• **YOUR INSTRUCTIONS**: Please reproduce all of the data exactly as it appears, but skip the pictures.

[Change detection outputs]
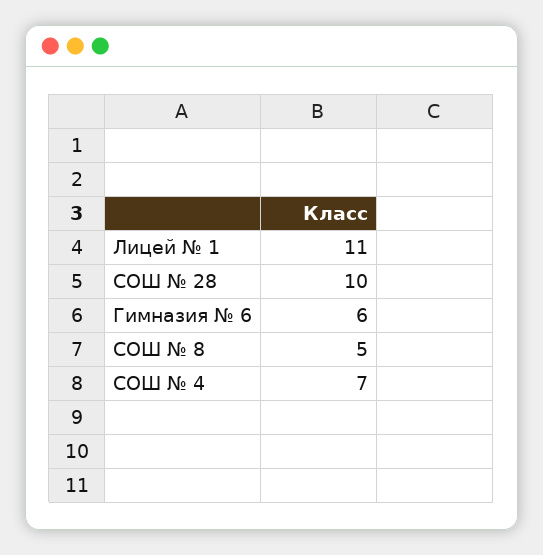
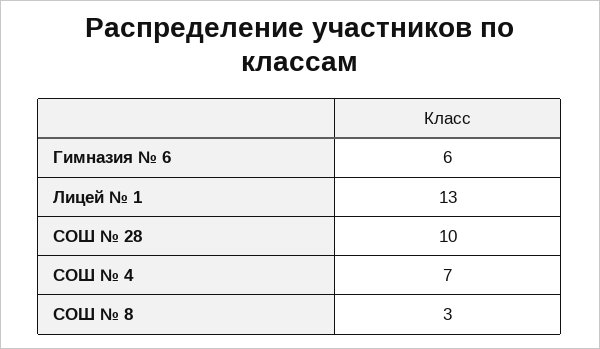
  {
-   "Лицей № 1": 11,
+   "Лицей № 1": 13,
    "СОШ № 28": 10,
    "Гимназия № 6": 6,
-   "СОШ № 8": 5,
+   "СОШ № 8": 3,
    "СОШ № 4": 7
  }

• **ANSWER SECTION**:
  {
-   "Лицей № 1": 11,
+   "Лицей № 1": 13,
    "СОШ № 28": 10,
    "Гимназия № 6": 6,
-   "СОШ № 8": 5,
+   "СОШ № 8": 3,
    "СОШ № 4": 7
  }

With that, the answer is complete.